| THE PROBLEM |
Please set out every line of the items below as a Markdown table with two columns, Row and Text: Row holds the row number and Text holds the line. Leave out blank lines.

| EXTRACTED DATA |
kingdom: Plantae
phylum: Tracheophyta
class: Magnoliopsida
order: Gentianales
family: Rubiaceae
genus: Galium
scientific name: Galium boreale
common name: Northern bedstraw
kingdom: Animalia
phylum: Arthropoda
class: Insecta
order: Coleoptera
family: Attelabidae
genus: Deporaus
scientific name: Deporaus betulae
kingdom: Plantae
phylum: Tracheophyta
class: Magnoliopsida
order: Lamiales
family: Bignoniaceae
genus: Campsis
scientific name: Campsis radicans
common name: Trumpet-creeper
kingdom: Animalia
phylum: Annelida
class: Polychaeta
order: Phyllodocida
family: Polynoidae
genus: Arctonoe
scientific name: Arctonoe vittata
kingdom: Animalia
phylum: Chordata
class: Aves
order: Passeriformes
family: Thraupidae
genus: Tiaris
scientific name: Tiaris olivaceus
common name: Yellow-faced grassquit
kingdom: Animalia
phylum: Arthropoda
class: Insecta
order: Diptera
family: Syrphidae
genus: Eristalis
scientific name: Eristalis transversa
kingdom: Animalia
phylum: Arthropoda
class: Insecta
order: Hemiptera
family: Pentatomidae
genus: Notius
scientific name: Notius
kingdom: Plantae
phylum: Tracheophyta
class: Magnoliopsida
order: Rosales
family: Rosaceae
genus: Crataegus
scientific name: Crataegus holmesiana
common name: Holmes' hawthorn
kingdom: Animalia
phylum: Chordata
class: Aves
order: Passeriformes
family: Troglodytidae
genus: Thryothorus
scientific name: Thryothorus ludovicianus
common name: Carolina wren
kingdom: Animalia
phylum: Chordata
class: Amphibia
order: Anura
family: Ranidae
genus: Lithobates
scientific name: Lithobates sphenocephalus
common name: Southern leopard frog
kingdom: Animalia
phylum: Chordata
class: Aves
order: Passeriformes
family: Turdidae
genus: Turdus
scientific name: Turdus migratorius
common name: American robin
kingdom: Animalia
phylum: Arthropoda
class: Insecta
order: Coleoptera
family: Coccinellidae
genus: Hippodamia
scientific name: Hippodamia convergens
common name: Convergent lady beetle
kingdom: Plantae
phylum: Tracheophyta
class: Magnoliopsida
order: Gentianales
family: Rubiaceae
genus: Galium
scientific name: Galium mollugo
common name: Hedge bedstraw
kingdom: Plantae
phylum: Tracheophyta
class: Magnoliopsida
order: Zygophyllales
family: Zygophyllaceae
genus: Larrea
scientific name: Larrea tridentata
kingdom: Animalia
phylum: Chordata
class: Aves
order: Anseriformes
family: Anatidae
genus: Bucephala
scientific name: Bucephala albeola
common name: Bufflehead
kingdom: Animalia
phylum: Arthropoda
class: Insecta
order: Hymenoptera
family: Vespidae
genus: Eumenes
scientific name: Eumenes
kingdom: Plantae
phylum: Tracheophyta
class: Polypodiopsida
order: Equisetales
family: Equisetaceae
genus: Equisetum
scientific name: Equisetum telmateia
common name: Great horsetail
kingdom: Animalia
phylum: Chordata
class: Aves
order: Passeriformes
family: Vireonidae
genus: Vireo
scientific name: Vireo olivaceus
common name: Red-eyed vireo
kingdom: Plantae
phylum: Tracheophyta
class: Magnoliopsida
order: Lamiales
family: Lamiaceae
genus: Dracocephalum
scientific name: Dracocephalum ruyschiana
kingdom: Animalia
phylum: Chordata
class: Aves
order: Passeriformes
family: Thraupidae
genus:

| ANSWER TO THIS TASK |
| Row | Text |
|---|---|
| 1 | kingdom: Plantae |
| 2 | phylum: Tracheophyta |
| 3 | class: Magnoliopsida |
| 4 | order: Gentianales |
| 5 | family: Rubiaceae |
| 6 | genus: Galium |
| 7 | scientific name: Galium boreale |
| 8 | common name: Northern bedstraw |
| 9 | kingdom: Animalia |
| 10 | phylum: Arthropoda |
| 11 | class: Insecta |
| 12 | order: Coleoptera |
| 13 | family: Attelabidae |
| 14 | genus: Deporaus |
| 15 | scientific name: Deporaus betulae |
| 16 | kingdom: Plantae |
| 17 | phylum: Tracheophyta |
| 18 | class: Magnoliopsida |
| 19 | order: Lamiales |
| 20 | family: Bignoniaceae |
| 21 | genus: Campsis |
| 22 | scientific name: Campsis radicans |
| 23 | common name: Trumpet-creeper |
| 24 | kingdom: Animalia |
| 25 | phylum: Annelida |
| 26 | class: Polychaeta |
| 27 | order: Phyllodocida |
| 28 | family: Polynoidae |
| 29 | genus: Arctonoe |
| 30 | scientific name: Arctonoe vittata |
| 31 | kingdom: Animalia |
| 32 | phylum: Chordata |
| 33 | class: Aves |
| 34 | order: Passeriformes |
| 35 | family: Thraupidae |
| 36 | genus: Tiaris |
| 37 | scientific name: Tiaris olivaceus |
| 38 | common name: Yellow-faced grassquit |
| 39 | kingdom: Animalia |
| 40 | phylum: Arthropoda |
| 41 | class: Insecta |
| 42 | order: Diptera |
| 43 | family: Syrphidae |
| 44 | genus: Eristalis |
| 45 | scientific name: Eristalis transversa |
| 46 | kingdom: Animalia |
| 47 | phylum: Arthropoda |
| 48 | class: Insecta |
| 49 | order: Hemiptera |
| 50 | family: Pentatomidae |
| 51 | genus: Notius |
| 52 | scientific name: Notius |
| 53 | kingdom: Plantae |
| 54 | phylum: Tracheophyta |
| 55 | class: Magnoliopsida |
| 56 | order: Rosales |
| 57 | family: Rosaceae |
| 58 | genus: Crataegus |
| 59 | scientific name: Crataegus holmesiana |
| 60 | common name: Holmes' hawthorn |
| 61 | kingdom: Animalia |
| 62 | phylum: Chordata |
| 63 | class: Aves |
| 64 | order: Passeriformes |
| 65 | family: Troglodytidae |
| 66 | genus: Thryothorus |
| 67 | scientific name: Thryothorus ludovicianus |
| 68 | common name: Carolina wren |
| 69 | kingdom: Animalia |
| 70 | phylum: Chordata |
| 71 | class: Amphibia |
| 72 | order: Anura |
| 73 | family: Ranidae |
| 74 | genus: Lithobates |
| 75 | scientific name: Lithobates sphenocephalus |
| 76 | common name: Southern leopard frog |
| 77 | kingdom: Animalia |
| 78 | phylum: Chordata |
| 79 | class: Aves |
| 80 | order: Passeriformes |
| 81 | family: Turdidae |
| 82 | genus: Turdus |
| 83 | scientific name: Turdus migratorius |
| 84 | common name: American robin |
| 85 | kingdom: Animalia |
| 86 | phylum: Arthropoda |
| 87 | class: Insecta |
| 88 | order: Coleoptera |
| 89 | family: Coccinellidae |
| 90 | genus: Hippodamia |
| 91 | scientific name: Hippodamia convergens |
| 92 | common name: Convergent lady beetle |
| 93 | kingdom: Plantae |
| 94 | phylum: Tracheophyta |
| 95 | class: Magnoliopsida |
| 96 | order: Gentianales |
| 97 | family: Rubiaceae |
| 98 | genus: Galium |
| 99 | scientific name: Galium mollugo |
| 100 | common name: Hedge bedstraw |
| 101 | kingdom: Plantae |
| 102 | phylum: Tracheophyta |
| 103 | class: Magnoliopsida |
| 104 | order: Zygophyllales |
| 105 | family: Zygophyllaceae |
| 106 | genus: Larrea |
| 107 | scientific name: Larrea tridentata |
| 108 | kingdom: Animalia |
| 109 | phylum: Chordata |
| 110 | class: Aves |
| 111 | order: Anseriformes |
| 112 | family: Anatidae |
| 113 | genus: Bucephala |
| 114 | scientific name: Bucephala albeola |
| 115 | common name: Bufflehead |
| 116 | kingdom: Animalia |
| 117 | phylum: Arthropoda |
| 118 | class: Insecta |
| 119 | order: Hymenoptera |
| 120 | family: Vespidae |
| 121 | genus: Eumenes |
| 122 | scientific name: Eumenes |
| 123 | kingdom: Plantae |
| 124 | phylum: Tracheophyta |
| 125 | class: Polypodiopsida |
| 126 | order: Equisetales |
| 127 | family: Equisetaceae |
| 128 | genus: Equisetum |
| 129 | scientific name: Equisetum telmateia |
| 130 | common name: Great horsetail |
| 131 | kingdom: Animalia |
| 132 | phylum: Chordata |
| 133 | class: Aves |
| 134 | order: Passeriformes |
| 135 | family: Vireonidae |
| 136 | genus: Vireo |
| 137 | scientific name: Vireo olivaceus |
| 138 | common name: Red-eyed vireo |
| 139 | kingdom: Plantae |
| 140 | phylum: Tracheophyta |
| 141 | class: Magnoliopsida |
| 142 | order: Lamiales |
| 143 | family: Lamiaceae |
| 144 | genus: Dracocephalum |
| 145 | scientific name: Dracocephalum ruyschiana |
| 146 | kingdom: Animalia |
| 147 | phylum: Chordata |
| 148 | class: Aves |
| 149 | order: Passeriformes |
| 150 | family: Thraupidae |
| 151 | genus: |